So, I ran into this question on a hiring form, and I think I gave a really brief answer and didn’t really think hard about it. But the question stuck in my head and I figure that answering it here is appropriate.
So, you guys know me as a Unity guy, but I have worked on other things as well, both before and after learning Unity. My particularly proudest achievement was my work on qCraft.
qCraft is a project that brings some of the high-level concepts of quantum mechanics into Minecraft. The project had already existed for some time before I started working on it; Dan200 (Daniel Ratcliffe) did most of the original work on the project, and it was already a very cool mod, with things like blocks that appear or disappear based on observation, and even work in multiplayer.
What I was tasked with on the project was making a system to teleport between active servers. Dan200 had been approached to add this feature himself, but he said “It can’t really be done.” Please don’t judge him for this statement; Dan200 is SUPER talented, and quite frankly I know what he meant. This is the answer you learn to give to non-technical people (like managers and marketing folk) when a task is complex and tricky and likely going to cost more time than anyone would figure it’s worth.
Somehow, my company PlayHabit (Now defunct) ended up as part of this project, and I was asked if I thought it could be done. I said yes, and I could do it.
It was a leap of faith of sorts, as I hadn’t actually used Java before, and I had never looked at Minecraft code. As a programmer, you make these little leaps all the time, as learning new things is just a standard part of any project work.
The mod “system” for Minecraft was not really official; it’s been built up by the community and involves quite a bit of reverse-engineering. This is all approved by Notch; he wanted a mod system but never had the time to plan it out.
As such, we ended up using the “Forge” mod platform. It’s basically a mod for Minecraft that tries to expose aspects of the engine in such a way that it’s easy to extend without changing the core source files (They had already been modified in a way so that you rarely needed to).
So, I started learning the platform and how Minecraft was organized. I had a lot of help from Dan200, so that was a huge plus. But I quickly found that we needed access to some parts of Minecraft that weren’t exposed explicitly by Forge. Minecraft NEVER does a server reconnect while you are in game; there’s no hooks for it at all. So I had to switch over to a core mod.
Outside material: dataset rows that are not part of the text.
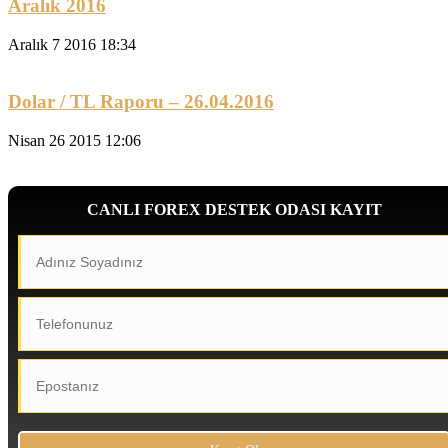
Aralık 2016
Aralık 7 2016 18:34
Dolar / TL Raporu – 26.04.2016
Nisan 26 2015 12:06
CANLI FOREX DESTEK ODASI KAYIT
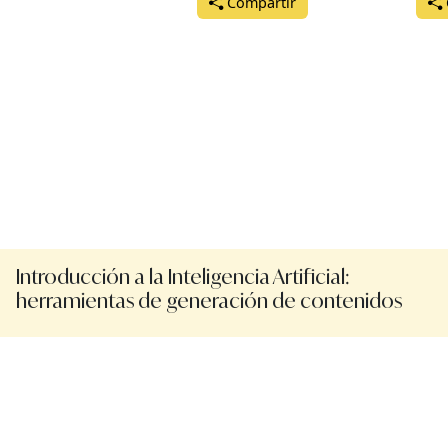
Compartir
Introducción a la Inteligencia Artificial:
herramientas de generación de contenidos
Protección de datos
Validación de certificad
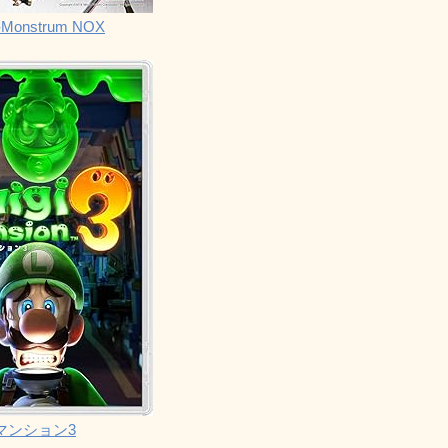
Monstrum NOX
マンション3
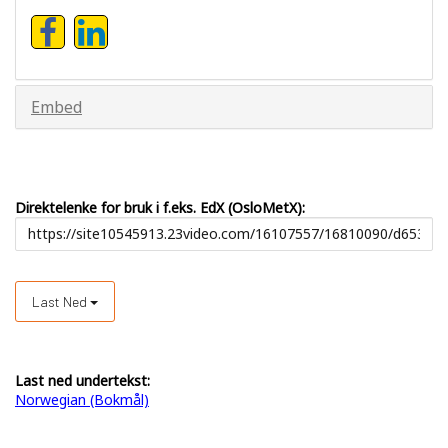
Embed
Direktelenke for bruk i f.eks. EdX (OsloMetX):
Last Ned
Last ned undertekst:
Norwegian (Bokmål)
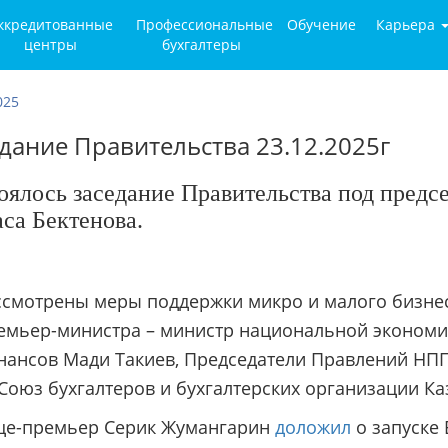
ккредитованные
Профессиональные
Обучение
Карьера
центры
бухгалтеры
025
дание Правительства 23.12.2025г
оялось заседание Правительства под предс
са Бектенова.
ссмотрены меры поддержки микро и малого бизнес
емьер-министра – министр национальной экономи
нансов Мади Такиев, Председатели Правлений НПП
«Союз бухгалтеров и бухгалтерских организации К
це-премьер Серик Жумангарин
доложил
о запуске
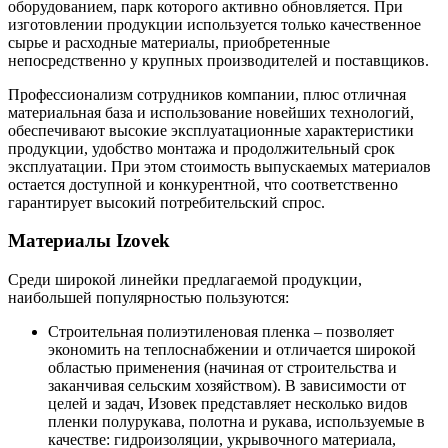
оборудованием, парк которого активно обновляется. При
изготовлении продукции используется только качественное
сырье и расходные материалы, приобретенные
непосредственно у крупных производителей и поставщиков.
Профессионализм сотрудников компании, плюс отличная
материальная база и использование новейших технологий,
обеспечивают высокие эксплуатационные характеристики
продукции, удобство монтажа и продолжительный срок
эксплуатации. При этом стоимость выпускаемых материалов
остается доступной и конкурентной, что соответственно
гарантирует высокий потребительский спрос.
Материалы Izovek
Среди широкой линейки предлагаемой продукции,
наибольшей популярностью пользуются:
Строительная полиэтиленовая пленка – позволяет
экономить на теплоснабжении и отличается широкой
областью применения (начиная от строительства и
заканчивая сельским хозяйством). В зависимости от
целей и задач, Изовек представляет несколько видов
пленки полурукава, полотна и рукава, используемые в
качестве: гидроизоляции, укрывочного материала,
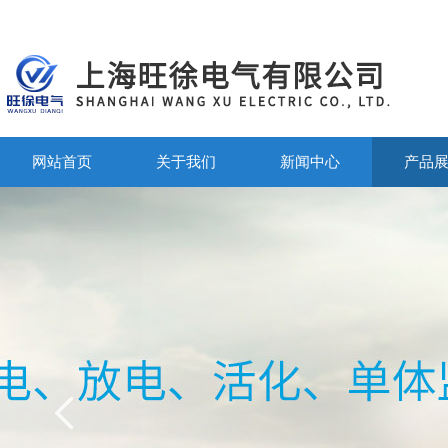
网站首页
关于我们
新闻中心
产品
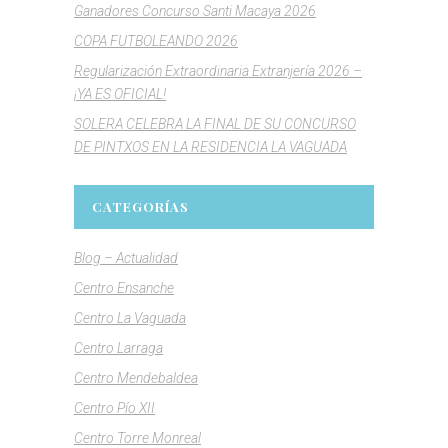
Ganadores Concurso Santi Macaya 2026
COPA FUTBOLEANDO 2026
Regularización Extraordinaria Extranjería 2026 –
¡YA ES OFICIAL!
SOLERA CELEBRA LA FINAL DE SU CONCURSO
DE PINTXOS EN LA RESIDENCIA LA VAGUADA
CATEGORÍAS
Blog – Actualidad
Centro Ensanche
Centro La Vaguada
Centro Larraga
Centro Mendebaldea
Centro Pío XII
Centro Torre Monreal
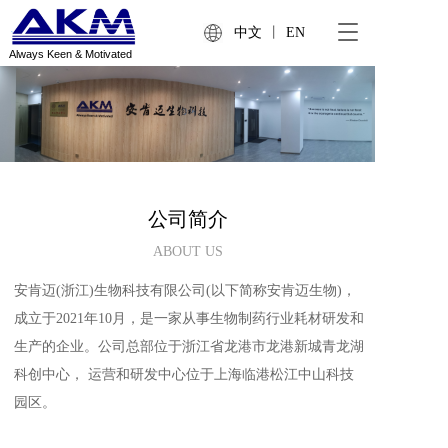
T
中文
丨
EN
o
Always Keen & Motivated
g
g
l
e
n
a
v
i
公司简介
g
a
ABOUT US
t
i
安肯迈(浙江)生物科技有限公司(以下简称安肯迈生物)，
o
成立于2021年10月，是一家从事生物制药行业耗材研发和
n
生产的企业。公司总部位于浙江省龙港市龙港新城青龙湖
科创中心， 运营和研发中心位于上海临港松江中山科技
园区。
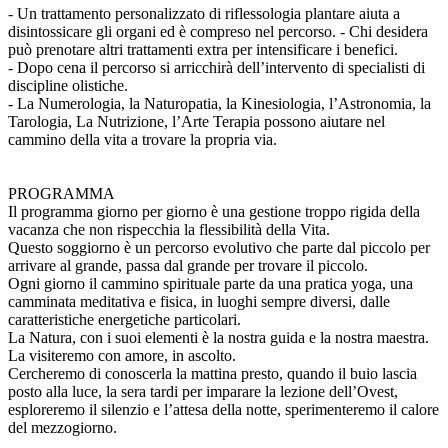
- Un trattamento personalizzato di riflessologia plantare aiuta a
disintossicare gli organi ed è compreso nel percorso. - Chi desidera
può prenotare altri trattamenti extra per intensificare i benefici.
- Dopo cena il percorso si arricchirà dell’intervento di specialisti di
discipline olistiche.
- La Numerologia, la Naturopatia, la Kinesiologia, l’Astronomia, la
Tarologia, La Nutrizione, l’Arte Terapia possono aiutare nel
cammino della vita a trovare la propria via.
PROGRAMMA
Il programma giorno per giorno è una gestione troppo rigida della
vacanza che non rispecchia la flessibilità della Vita.
Questo soggiorno è un percorso evolutivo che parte dal piccolo per
arrivare al grande, passa dal grande per trovare il piccolo.
Ogni giorno il cammino spirituale parte da una pratica yoga, una
camminata meditativa e fisica, in luoghi sempre diversi, dalle
caratteristiche energetiche particolari.
La Natura, con i suoi elementi è la nostra guida e la nostra maestra.
La visiteremo con amore, in ascolto.
Cercheremo di conoscerla la mattina presto, quando il buio lascia
posto alla luce, la sera tardi per imparare la lezione dell’Ovest,
esploreremo il silenzio e l’attesa della notte, sperimenteremo il calore
del mezzogiorno.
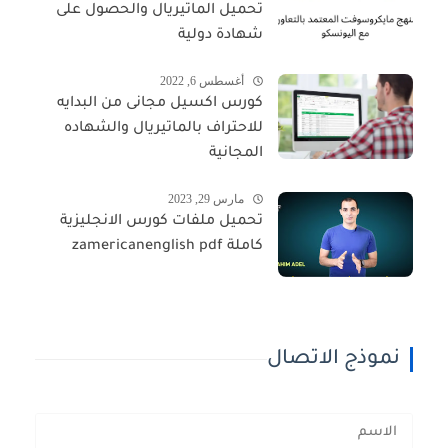
تحميل الماتيريال والحصول على
شهادة دولية
أغسطس 6, 2022
كورس اكسيل مجانى من البدايه
للاحتراف بالماتيريال والشهاده
المجانية
مارس 29, 2023
تحميل ملفات كورس الانجليزية
كاملة zamericanenglish pdf
نموذج الاتصال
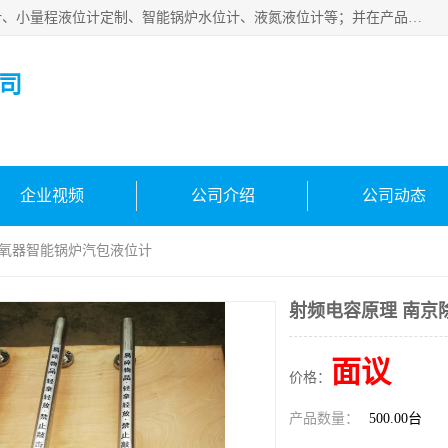
河南福瑞德仪表有限公司是生产销售电容液位计、液氨液位计、小量程液位计定制、智能锅炉水位计、液氮液位计等；并在产品开发、研制的过程中，吸取国内外仪器仪表的技术精华，建立了一支高、精、尖的科研开发队伍，使产品性能不断升级。
司
企业视频
公司介绍
公司动态
除氧器智能锅炉汽包液位计
射频电容原理 南京
面议
价格：
产品数量：
500.00台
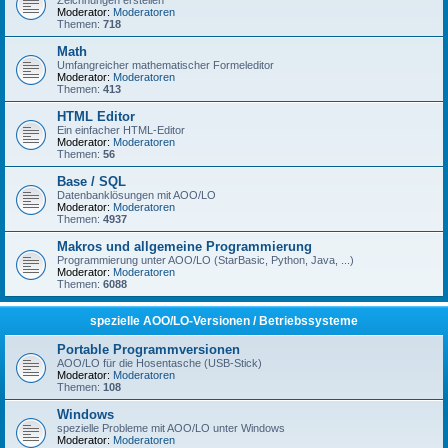
Zeichnungen erstellen
Moderator:
Moderatoren
Themen:
718
Math
Umfangreicher mathematischer Formeleditor
Moderator:
Moderatoren
Themen:
413
HTML Editor
Ein einfacher HTML-Editor
Moderator:
Moderatoren
Themen:
56
Base / SQL
Datenbanklösungen mit AOO/LO
Moderator:
Moderatoren
Themen:
4937
Makros und allgemeine Programmierung
Programmierung unter AOO/LO (StarBasic, Python, Java, ...)
Moderator:
Moderatoren
Themen:
6088
spezielle AOO/LO-Versionen / Betriebssysteme
Portable Programmversionen
AOO/LO für die Hosentasche (USB-Stick)
Moderator:
Moderatoren
Themen:
108
Windows
spezielle Probleme mit AOO/LO unter Windows
Moderator:
Moderatoren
A core mod means I have to change code that is part of Minecraft. It was in one of the main files too (I forget some of the implementation details, my apologies). I basically set it up so that there was some additional data used for checking for a new server, and later for inventory storage/transfer. And I set it up so that if the IP data for a new server is present in these variables, the main loop picks it up and whisks you away to your new server.
Now, I got the system working after a few weeks and I was super excited about it, but there was one more step. See, while Notch’s license allows you to modify Minecraft however you desire, there’s a stipulation that you can’t redistribute the Minecraft executable. It has to be installed alongside of it. This means that the installation process can’t rely on just modifying the files.
Forge has a low level system that allows you to specify a new file to replace an old file, and it does this as the files are loaded. This replacement however relies on Java bytecode; basically the assembly-equivalent of Java. The easiest method is full class replacement, because you can just compile your modified file into bytecode and inject it at runtime; you don’t have to know any Java bytecode to do this.
I got that part working by following this tutorial. At the time, this was the ONLY PAGE ON THE INTERNET THAT I COULD FIND that explained how core mods worked. And the instructions, as written… didn’t work.
After a few days of raw experimentation using this guide as a base, I FINALLY got the mod system to accept my changed file. Hallelujah! Party time!
But there was one more problem.
qCraft is also part of a package that we were supporting geared towards educational institutions that use Minecraft as part of their syllabus. (I don’t remember the name, if you know what I am talking about, put the info in the comments.) This mod had it’s OWN core modifications, which were full file replacement. For the time being, I was able to support this by just creating a separate version of my modified file that was based on their modified file. But if they made any changes to this file, it would break. And they changed this file a LOT.
So I had to support PARTIAL bytecode injection. Again, that tutorial linked above was the only thing with any information on this. I had to set up a system that basically searches for tokens (In bytecode, not in regular Java) where I needed to make my modifications, and then make them, and have it all work afterwards. I can safely say I now understand Java bytecode more than most people, and through force of will and perseverance I finally got the injector to cooperate.
So, that’s my most proud achievement: I wrote a mod for a game that I had never worked on before, in a language I hadn’t worked with before, and another lower-level version of that language that quite frankly I didn’t know existed before this. And I got it done in time for the deadline.
qCraft is the first and only mod that allows you to build connected teleporters between servers on different IPs, and it’s the only mod that allows you to carry inventory between servers.